▸ Source data

=======

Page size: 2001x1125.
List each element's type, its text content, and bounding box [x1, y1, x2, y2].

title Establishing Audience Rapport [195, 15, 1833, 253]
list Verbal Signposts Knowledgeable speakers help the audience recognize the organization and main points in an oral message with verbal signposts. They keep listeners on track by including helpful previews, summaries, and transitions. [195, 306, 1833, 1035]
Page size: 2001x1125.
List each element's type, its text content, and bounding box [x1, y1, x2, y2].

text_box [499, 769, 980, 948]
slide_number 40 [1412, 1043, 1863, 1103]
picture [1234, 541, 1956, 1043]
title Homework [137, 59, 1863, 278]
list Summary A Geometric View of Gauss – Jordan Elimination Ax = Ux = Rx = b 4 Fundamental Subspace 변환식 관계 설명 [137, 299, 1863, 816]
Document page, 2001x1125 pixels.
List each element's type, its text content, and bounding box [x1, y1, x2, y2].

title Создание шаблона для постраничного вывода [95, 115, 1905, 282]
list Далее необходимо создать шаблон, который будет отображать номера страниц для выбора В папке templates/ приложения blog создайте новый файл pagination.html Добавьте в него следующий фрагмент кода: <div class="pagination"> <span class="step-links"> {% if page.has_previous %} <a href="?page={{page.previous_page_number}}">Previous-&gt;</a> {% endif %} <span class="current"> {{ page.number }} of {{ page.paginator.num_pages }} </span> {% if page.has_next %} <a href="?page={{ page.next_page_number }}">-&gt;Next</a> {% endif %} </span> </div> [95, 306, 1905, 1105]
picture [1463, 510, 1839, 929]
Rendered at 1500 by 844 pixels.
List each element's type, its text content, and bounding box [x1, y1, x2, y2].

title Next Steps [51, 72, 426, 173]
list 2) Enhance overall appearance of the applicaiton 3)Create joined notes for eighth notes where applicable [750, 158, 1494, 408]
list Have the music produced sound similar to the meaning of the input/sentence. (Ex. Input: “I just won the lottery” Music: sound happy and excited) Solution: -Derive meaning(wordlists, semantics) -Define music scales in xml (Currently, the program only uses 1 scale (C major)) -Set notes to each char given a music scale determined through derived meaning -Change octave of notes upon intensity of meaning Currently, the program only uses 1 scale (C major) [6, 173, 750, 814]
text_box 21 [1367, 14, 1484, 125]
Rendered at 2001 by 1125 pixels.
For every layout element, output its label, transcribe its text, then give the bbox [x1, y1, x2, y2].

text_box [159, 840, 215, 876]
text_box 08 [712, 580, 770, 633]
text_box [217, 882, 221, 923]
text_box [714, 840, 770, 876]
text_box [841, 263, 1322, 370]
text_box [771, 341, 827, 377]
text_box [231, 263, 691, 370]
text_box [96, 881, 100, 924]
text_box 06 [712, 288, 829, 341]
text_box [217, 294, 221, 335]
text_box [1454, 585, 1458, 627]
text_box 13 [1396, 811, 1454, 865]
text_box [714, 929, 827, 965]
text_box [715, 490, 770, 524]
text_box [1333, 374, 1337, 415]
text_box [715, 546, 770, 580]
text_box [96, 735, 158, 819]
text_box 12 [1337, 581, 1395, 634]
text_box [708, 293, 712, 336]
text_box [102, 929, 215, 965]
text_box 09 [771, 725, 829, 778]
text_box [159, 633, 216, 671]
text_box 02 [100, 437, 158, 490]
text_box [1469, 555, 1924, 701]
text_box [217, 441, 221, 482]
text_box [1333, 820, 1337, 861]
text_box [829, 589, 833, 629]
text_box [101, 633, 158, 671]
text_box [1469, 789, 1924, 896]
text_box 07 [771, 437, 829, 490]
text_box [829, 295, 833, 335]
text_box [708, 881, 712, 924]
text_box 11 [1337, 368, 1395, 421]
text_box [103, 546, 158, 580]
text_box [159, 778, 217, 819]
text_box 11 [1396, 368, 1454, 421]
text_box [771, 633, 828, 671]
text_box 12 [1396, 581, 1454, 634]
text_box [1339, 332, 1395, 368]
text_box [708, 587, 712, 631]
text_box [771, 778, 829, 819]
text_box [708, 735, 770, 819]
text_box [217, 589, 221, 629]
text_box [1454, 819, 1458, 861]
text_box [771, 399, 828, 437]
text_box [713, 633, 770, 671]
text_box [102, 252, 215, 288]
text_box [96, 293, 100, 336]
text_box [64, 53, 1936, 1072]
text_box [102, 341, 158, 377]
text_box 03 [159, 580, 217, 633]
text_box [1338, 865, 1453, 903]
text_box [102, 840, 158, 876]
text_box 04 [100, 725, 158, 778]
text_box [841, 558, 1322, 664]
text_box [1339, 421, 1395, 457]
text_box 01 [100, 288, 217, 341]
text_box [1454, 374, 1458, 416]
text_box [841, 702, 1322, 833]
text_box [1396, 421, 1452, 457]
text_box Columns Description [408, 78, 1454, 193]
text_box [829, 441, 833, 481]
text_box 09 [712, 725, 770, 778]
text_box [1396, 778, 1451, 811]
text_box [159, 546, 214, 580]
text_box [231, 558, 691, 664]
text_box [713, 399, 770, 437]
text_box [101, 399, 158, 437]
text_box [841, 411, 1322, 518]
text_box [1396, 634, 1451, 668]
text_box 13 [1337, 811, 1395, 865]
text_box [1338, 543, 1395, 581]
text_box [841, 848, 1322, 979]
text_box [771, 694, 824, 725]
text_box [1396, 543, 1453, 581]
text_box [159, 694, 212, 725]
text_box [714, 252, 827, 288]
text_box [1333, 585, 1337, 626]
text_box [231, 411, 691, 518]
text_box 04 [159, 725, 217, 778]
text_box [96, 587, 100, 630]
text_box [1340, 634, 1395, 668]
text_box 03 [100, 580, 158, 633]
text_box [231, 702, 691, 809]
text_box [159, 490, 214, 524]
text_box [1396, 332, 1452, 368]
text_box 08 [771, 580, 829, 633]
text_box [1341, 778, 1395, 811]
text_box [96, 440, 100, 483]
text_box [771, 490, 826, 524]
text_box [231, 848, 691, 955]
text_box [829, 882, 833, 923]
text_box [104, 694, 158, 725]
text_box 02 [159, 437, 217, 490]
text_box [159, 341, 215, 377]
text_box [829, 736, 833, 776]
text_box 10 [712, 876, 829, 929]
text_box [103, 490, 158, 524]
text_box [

=======

▸ Problem to solve
Once the records end, copy them all again exactly.

▸ Finished exercise
Page size: 2001x1125.
List each element's type, its text content, and bounding box [x1, y1, x2, y2].

title Establishing Audience Rapport [195, 15, 1833, 253]
list Verbal Signposts Knowledgeable speakers help the audience recognize the organization and main points in an oral message with verbal signposts. They keep listeners on track by including helpful previews, summaries, and transitions. [195, 306, 1833, 1035]
Page size: 2001x1125.
List each element's type, its text content, and bounding box [x1, y1, x2, y2].

text_box [499, 769, 980, 948]
slide_number 40 [1412, 1043, 1863, 1103]
picture [1234, 541, 1956, 1043]
title Homework [137, 59, 1863, 278]
list Summary A Geometric View of Gauss – Jordan Elimination Ax = Ux = Rx = b 4 Fundamental Subspace 변환식 관계 설명 [137, 299, 1863, 816]
Document page, 2001x1125 pixels.
List each element's type, its text content, and bounding box [x1, y1, x2, y2].

title Создание шаблона для постраничного вывода [95, 115, 1905, 282]
list Далее необходимо создать шаблон, который будет отображать номера страниц для выбора В папке templates/ приложения blog создайте новый файл pagination.html Добавьте в него следующий фрагмент кода: <div class="pagination"> <span class="step-links"> {% if page.has_previous %} <a href="?page={{page.previous_page_number}}">Previous-&gt;</a> {% endif %} <span class="current"> {{ page.number }} of {{ page.paginator.num_pages }} </span> {% if page.has_next %} <a href="?page={{ page.next_page_number }}">-&gt;Next</a> {% endif %} </span> </div> [95, 306, 1905, 1105]
picture [1463, 510, 1839, 929]
Rendered at 1500 by 844 pixels.
List each element's type, its text content, and bounding box [x1, y1, x2, y2].

title Next Steps [51, 72, 426, 173]
list 2) Enhance overall appearance of the applicaiton 3)Create joined notes for eighth notes where applicable [750, 158, 1494, 408]
list Have the music produced sound similar to the meaning of the input/sentence. (Ex. Input: “I just won the lottery” Music: sound happy and excited) Solution: -Derive meaning(wordlists, semantics) -Define music scales in xml (Currently, the program only uses 1 scale (C major)) -Set notes to each char given a music scale determined through derived meaning -Change octave of notes upon intensity of meaning Currently, the program only uses 1 scale (C major) [6, 173, 750, 814]
text_box 21 [1367, 14, 1484, 125]
Rendered at 2001 by 1125 pixels.
For every layout element, output its label, transcribe its text, then give the bbox [x1, y1, x2, y2].

text_box [159, 840, 215, 876]
text_box 08 [712, 580, 770, 633]
text_box [217, 882, 221, 923]
text_box [714, 840, 770, 876]
text_box [841, 263, 1322, 370]
text_box [771, 341, 827, 377]
text_box [231, 263, 691, 370]
text_box [96, 881, 100, 924]
text_box 06 [712, 288, 829, 341]
text_box [217, 294, 221, 335]
text_box [1454, 585, 1458, 627]
text_box 13 [1396, 811, 1454, 865]
text_box [714, 929, 827, 965]
text_box [715, 490, 770, 524]
text_box [1333, 374, 1337, 415]
text_box [715, 546, 770, 580]
text_box [96, 735, 158, 819]
text_box 12 [1337, 581, 1395, 634]
text_box [708, 293, 712, 336]
text_box [102, 929, 215, 965]
text_box 09 [771, 725, 829, 778]
text_box [159, 633, 216, 671]
text_box 02 [100, 437, 158, 490]
text_box [1469, 555, 1924, 701]
text_box [217, 441, 221, 482]
text_box [1333, 820, 1337, 861]
text_box [829, 589, 833, 629]
text_box [101, 633, 158, 671]
text_box [1469, 789, 1924, 896]
text_box 07 [771, 437, 829, 490]
text_box [829, 295, 833, 335]
text_box [708, 881, 712, 924]
text_box 11 [1337, 368, 1395, 421]
text_box [103, 546, 158, 580]
text_box [159, 778, 217, 819]
text_box 11 [1396, 368, 1454, 421]
text_box [771, 633, 828, 671]
text_box 12 [1396, 581, 1454, 634]
text_box [1339, 332, 1395, 368]
text_box [708, 587, 712, 631]
text_box [771, 778, 829, 819]
text_box [708, 735, 770, 819]
text_box [217, 589, 221, 629]
text_box [1454, 819, 1458, 861]
text_box [771, 399, 828, 437]
text_box [713, 633, 770, 671]
text_box [102, 252, 215, 288]
text_box [96, 293, 100, 336]
text_box [64, 53, 1936, 1072]
text_box [102, 341, 158, 377]
text_box 03 [159, 580, 217, 633]
text_box [1338, 865, 1453, 903]
text_box [102, 840, 158, 876]
text_box 04 [100, 725, 158, 778]
text_box [841, 558, 1322, 664]
text_box [1339, 421, 1395, 457]
text_box 01 [100, 288, 217, 341]
text_box [1454, 374, 1458, 416]
text_box [841, 702, 1322, 833]
text_box [1396, 421, 1452, 457]
text_box Columns Description [408, 78, 1454, 193]
text_box [829, 441, 833, 481]
text_box 09 [712, 725, 770, 778]
text_box [1396, 778, 1451, 811]
text_box [159, 546, 214, 580]
text_box [231, 558, 691, 664]
text_box [713, 399, 770, 437]
text_box [101, 399, 158, 437]
text_box [841, 411, 1322, 518]
text_box [1396, 634, 1451, 668]
text_box 13 [1337, 811, 1395, 865]
text_box [1338, 543, 1395, 581]
text_box [841, 848, 1322, 979]
text_box [771, 694, 824, 725]
text_box [1396, 543, 1453, 581]
text_box [159, 694, 212, 725]
text_box [714, 252, 827, 288]
text_box [1333, 585, 1337, 626]
text_box [231, 411, 691, 518]
text_box 04 [159, 725, 217, 778]
text_box [96, 587, 100, 630]
text_box [1340, 634, 1395, 668]
text_box 03 [100, 580, 158, 633]
text_box [231, 702, 691, 809]
text_box [159, 490, 214, 524]
text_box [1396, 332, 1452, 368]
text_box 08 [771, 580, 829, 633]
text_box [1341, 778, 1395, 811]
text_box [96, 440, 100, 483]
text_box [771, 490, 826, 524]
text_box [231, 848, 691, 955]
text_box [829, 882, 833, 923]
text_box [104, 694, 158, 725]
text_box 02 [159, 437, 217, 490]
text_box [159, 341, 215, 377]
text_box [829, 736, 833, 776]
text_box 10 [712, 876, 829, 929]
text_box [103, 490, 158, 524]
text_box [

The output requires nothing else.